• [Information]:
'''
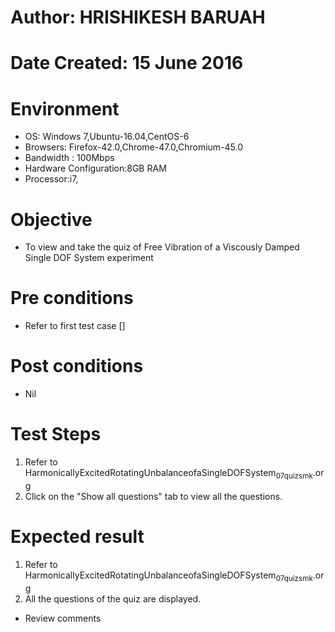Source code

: * Author: HRISHIKESH BARUAH
* Date Created: 15 June 2016
* Environment
  - OS: Windows 7,Ubuntu-16.04,CentOS-6
  - Browsers: Firefox-42.0,Chrome-47.0,Chromium-45.0
  - Bandwidth : 100Mbps
  - Hardware Configuration:8GB RAM  
  - Processor:i7,

* Objective
  - To view and take the quiz of Free Vibration of a Viscously Damped Single DOF System experiment

* Pre conditions
  - Refer to first test case [] 

* Post conditions
   - Nil
* Test Steps
  1. Refer to HarmonicallyExcitedRotatingUnbalanceofaSingleDOFSystem_07_quiz_smk.org
  2. Click on the "Show all questions" tab to view all the questions.
  
* Expected result
  1. Refer to HarmonicallyExcitedRotatingUnbalanceofaSingleDOFSystem_07_quiz_smk.org
  2. All the questions of the quiz are displayed.
  
  * Review comments
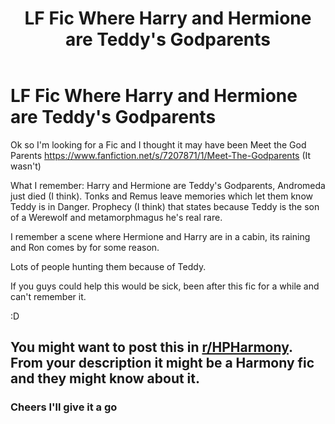 #+TITLE: LF Fic Where Harry and Hermione are Teddy's Godparents

* LF Fic Where Harry and Hermione are Teddy's Godparents
:PROPERTIES:
:Author: Moonstag4
:Score: 3
:DateUnix: 1579962432.0
:DateShort: 2020-Jan-25
:FlairText: What's That Fic?
:END:
Ok so I'm looking for a Fic and I thought it may have been Meet the God Parents [[https://www.fanfiction.net/s/7207871/1/Meet-The-Godparents]] (It wasn't)

What I remember: Harry and Hermione are Teddy's Godparents, Andromeda just died (I think). Tonks and Remus leave memories which let them know Teddy is in Danger. Prophecy (I think) that states because Teddy is the son of a Werewolf and metamorphmagus he's real rare.

I remember a scene where Hermione and Harry are in a cabin, its raining and Ron comes by for some reason.

Lots of people hunting them because of Teddy.

If you guys could help this would be sick, been after this fic for a while and can't remember it.

:D


** You might want to post this in [[/r/HPHarmony][r/HPHarmony]]. From your description it might be a Harmony fic and they might know about it.
:PROPERTIES:
:Author: HHrPie
:Score: 3
:DateUnix: 1579964488.0
:DateShort: 2020-Jan-25
:END:

*** Cheers I'll give it a go
:PROPERTIES:
:Author: Moonstag4
:Score: 1
:DateUnix: 1580002191.0
:DateShort: 2020-Jan-26
:END:
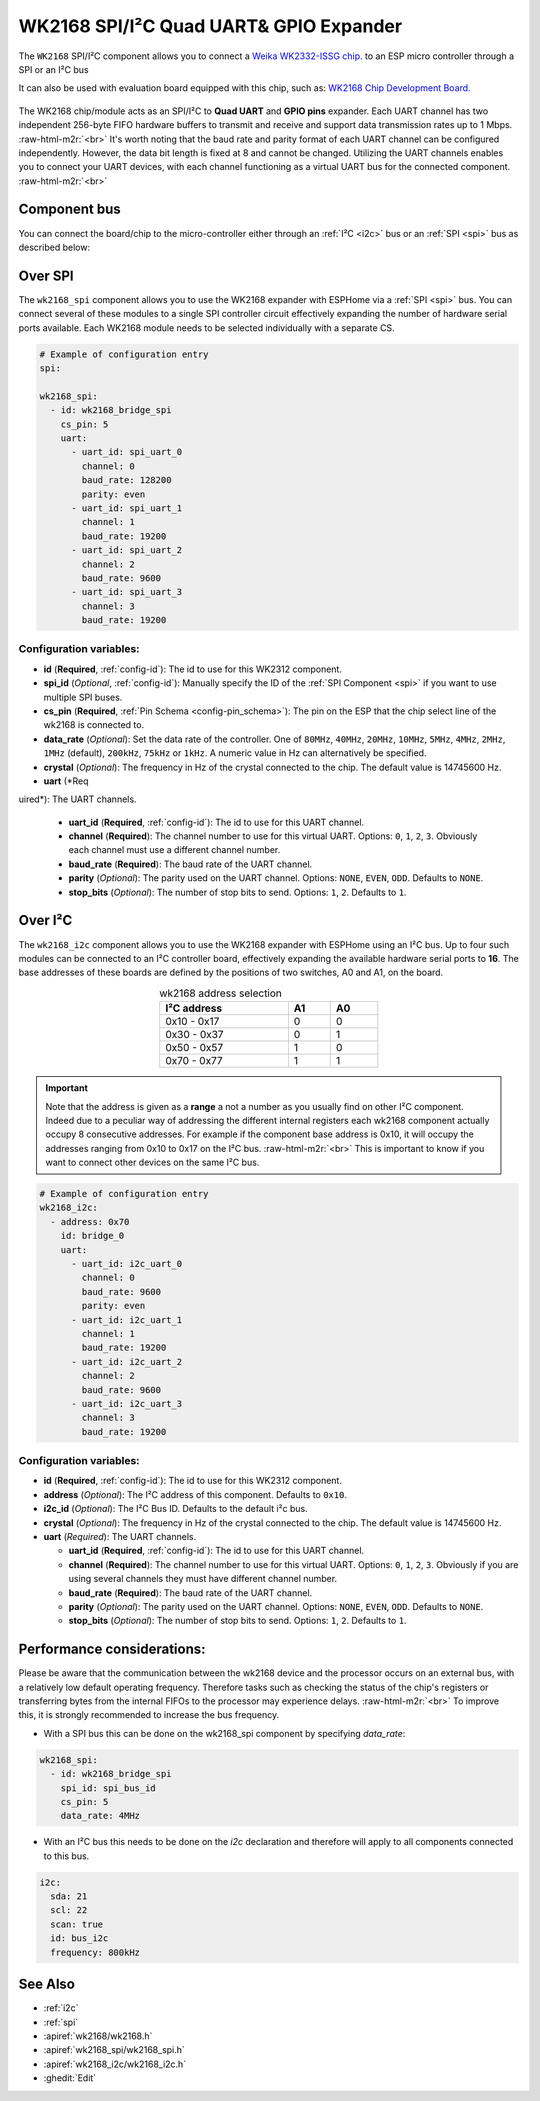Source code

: WK2168 SPI/I²C Quad UART& GPIO Expander
=======================================

.. seo::
    :description: Instructions for setting up WK2168 SPI/I²C to UART Component in ESPHome.
    :image: wk2168.jpg
    :keywords: WK2168, UART, SPI, I²C
    
.. _wk2168-component:

.. role:: raw-html-m2r(raw)
   :format: html

The ``WK2168`` SPI/I²C component allows you to connect a 
`Weika WK2332-ISSG chip. <https://jlcpcb.com/partdetail/WEIKAI-WK2168IQPG/C401041>`__
to an ESP micro controller through a SPI or an I²C bus

It can also be used with evaluation board equipped with this chip, such as:
`WK2168 Chip Development Board. <https://fr.aliexpress.com/item/1005002198759633.html>`__

.. figure:: images/wk2168_dboard.png
  :align: center

The WK2168 chip/module acts as an SPI/I²C to **Quad UART** and **GPIO pins** expander. 
Each UART channel has two independent 256-byte FIFO hardware buffers to transmit and 
receive and support data transmission rates up to 1 Mbps. \ :raw-html-m2r:`<br>`
It's worth noting that the baud rate and parity format of each UART channel can be 
configured independently. However, the data bit length is fixed at 8 and cannot be changed. 
Utilizing the UART channels enables you to connect your UART devices, with each channel functioning 
as a virtual UART bus for the connected component. \ :raw-html-m2r:`<br>`

Component bus
-------------

You can connect the board/chip to the micro-controller either through an :ref:`I²C <i2c>` 
bus or an :ref:`SPI <spi>` bus as described below:

Over SPI
--------

The ``wk2168_spi`` component allows you to use the WK2168 expander with ESPHome via 
a :ref:`SPI <spi>` bus. You can connect several of these modules to a single SPI controller 
circuit effectively expanding the number of hardware serial ports available. Each WK2168 
module needs to be selected individually with a separate CS.

.. code-block:: yaml

    # Example of configuration entry
    spi:

    wk2168_spi:
      - id: wk2168_bridge_spi
        cs_pin: 5
        uart:
          - uart_id: spi_uart_0
            channel: 0
            baud_rate: 128200
            parity: even
          - uart_id: spi_uart_1
            channel: 1
            baud_rate: 19200
          - uart_id: spi_uart_2
            channel: 2
            baud_rate: 9600
          - uart_id: spi_uart_3
            channel: 3
            baud_rate: 19200

Configuration variables:
************************

- **id** (**Required**, :ref:`config-id`): The id to use for this WK2312 component.
- **spi_id** (*Optional*, :ref:`config-id`): Manually specify the ID of the :ref:`SPI Component <spi>` if you want
  to use multiple SPI buses.
- **cs_pin** (**Required**, :ref:`Pin Schema <config-pin_schema>`): The pin on the ESP that the chip select line
  of the wk2168 is connected to.
- **data_rate** (*Optional*): Set the data rate of the controller. One of ``80MHz``, ``40MHz``, ``20MHz``, ``10MHz``,
  ``5MHz``, ``4MHz``, ``2MHz``, ``1MHz`` (default), ``200kHz``, ``75kHz`` or ``1kHz``. A numeric value in Hz can 
  alternatively be specified.
- **crystal** (*Optional*): The frequency in Hz of the crystal connected to the chip.
  The default value is 14745600 Hz.
- **uart** (*Req
uired*): The UART channels.

  - **uart_id** (**Required**, :ref:`config-id`): The id to use for this UART channel.
  - **channel** (**Required**): The channel number to use for this virtual UART. Options: 
    ``0``, ``1``, ``2``, ``3``. Obviously each channel must use a different channel number.
  - **baud_rate** (**Required**): The baud rate of the UART channel.
  - **parity** (*Optional*): The parity used on the UART channel. Options: ``NONE``, ``EVEN``, 
    ``ODD``. Defaults to ``NONE``.
  - **stop_bits** (*Optional*): The number of stop bits to send. Options: ``1``, ``2``. 
    Defaults to ``1``.

Over I²C
--------

The ``wk2168_i2c`` component allows you to use the WK2168 expander with ESPHome using an I²C bus. 
Up to four such modules can be connected to an I²C controller board, effectively expanding the 
available hardware serial ports to **16**. The base addresses of these boards are defined by the 
positions of two switches, A0 and A1, on the board.

..  list-table:: wk2168 address selection
    :header-rows: 1
    :width: 350px
    :align: center

    * - I²C address
      - A1
      - A0
    * - 0x10 - 0x17
      - 0
      - 0
    * - 0x30 - 0x37
      - 0
      - 1
    * - 0x50 - 0x57
      - 1
      - 0
    * - 0x70 - 0x77
      - 1
      - 1

.. important:: 

    Note that the address is given as a **range** a not a number as you usually find on other I²C component.
    Indeed due to a peculiar way of addressing the different internal registers each wk2168 component actually occupy 
    8 consecutive addresses. For example if the component base address is 0x10, it will occupy the addresses ranging from 
    0x10 to 0x17 on the I²C bus. \ :raw-html-m2r:`<br>`
    This is important to know if you want to connect other devices on the same I²C bus.

.. code-block:: yaml

    # Example of configuration entry
    wk2168_i2c:
      - address: 0x70
        id: bridge_0
        uart:
          - uart_id: i2c_uart_0
            channel: 0
            baud_rate: 9600
            parity: even
          - uart_id: i2c_uart_1
            channel: 1
            baud_rate: 19200
          - uart_id: i2c_uart_2
            channel: 2
            baud_rate: 9600
          - uart_id: i2c_uart_3
            channel: 3
            baud_rate: 19200

Configuration variables:
************************

- **id** (**Required**, :ref:`config-id`): The id to use for this WK2312 component.
- **address** (*Optional*): The I²C address of this component. Defaults to ``0x10``.
- **i2c_id** (*Optional*): The I²C Bus ID. Defaults to the default i²c bus.
- **crystal** (*Optional*): The frequency in Hz of the crystal connected to the chip.
  The default value is 14745600 Hz.
- **uart** (*Required*): The UART channels.

  - **uart_id** (**Required**, :ref:`config-id`): The id to use for this UART channel.
  - **channel** (**Required**): The channel number to use for this virtual UART. Options: 
    ``0``, ``1``, ``2``, ``3``. Obviously if you are using several channels 
    they must have different channel number.
  - **baud_rate** (**Required**): The baud rate of the UART channel.
  - **parity** (*Optional*): The parity used on the UART channel. Options: ``NONE``, ``EVEN``, 
    ``ODD``. Defaults to ``NONE``.
  - **stop_bits** (*Optional*): The number of stop bits to send. Options: ``1``, ``2``. 
    Defaults to ``1``.

Performance considerations:
---------------------------

Please be aware that the communication between the wk2168 device and the processor occurs on an external bus, 
with a relatively low default operating frequency. Therefore tasks such as checking the status of the chip's 
registers or transferring bytes from the internal FIFOs to the processor may experience delays. \ :raw-html-m2r:`<br>`
To improve this, it is strongly recommended to increase the bus frequency. 

- With a SPI bus this can be done on the wk2168_spi component by specifying `data_rate`:

.. code-block:: yaml

    wk2168_spi:
      - id: wk2168_bridge_spi
        spi_id: spi_bus_id
        cs_pin: 5
        data_rate: 4MHz

- With an I²C bus this needs to be done on the `i2c` declaration and therefore will
  apply to all components connected to this bus.

.. code-block:: yaml

    i2c:
      sda: 21
      scl: 22
      scan: true
      id: bus_i2c
      frequency: 800kHz

See Also
--------

- :ref:`i2c`
- :ref:`spi`
- :apiref:`wk2168/wk2168.h`
- :apiref:`wk2168_spi/wk2168_spi.h`
- :apiref:`wk2168_i2c/wk2168_i2c.h`
- :ghedit:`Edit`
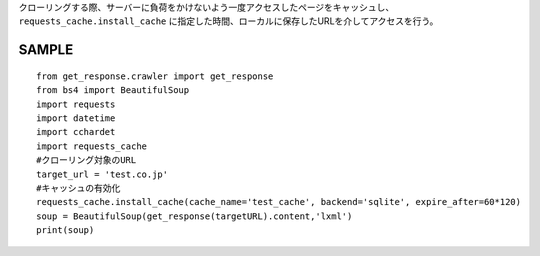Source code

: クローリングする際、サーバーに負荷をかけないよう一度アクセスしたページをキャッシュし、
``requests_cache.install_cache`` に指定した時間、ローカルに保存したURLを介してアクセスを行う。

SAMPLE
======================== 
::

  from get_response.crawler import get_response
  from bs4 import BeautifulSoup
  import requests
  import datetime
  import cchardet
  import requests_cache
  #クローリング対象のURL
  target_url = 'test.co.jp'
  #キャッシュの有効化
  requests_cache.install_cache(cache_name='test_cache', backend='sqlite', expire_after=60*120)
  soup = BeautifulSoup(get_response(targetURL).content,'lxml')
  print(soup)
'''
• [What to work on]: Show every line above in which the word "must" appears.

• [Answer space]:
    ``0``, ``1``, ``2``, ``3``. Obviously each channel must use a different channel number.
    they must have different channel number.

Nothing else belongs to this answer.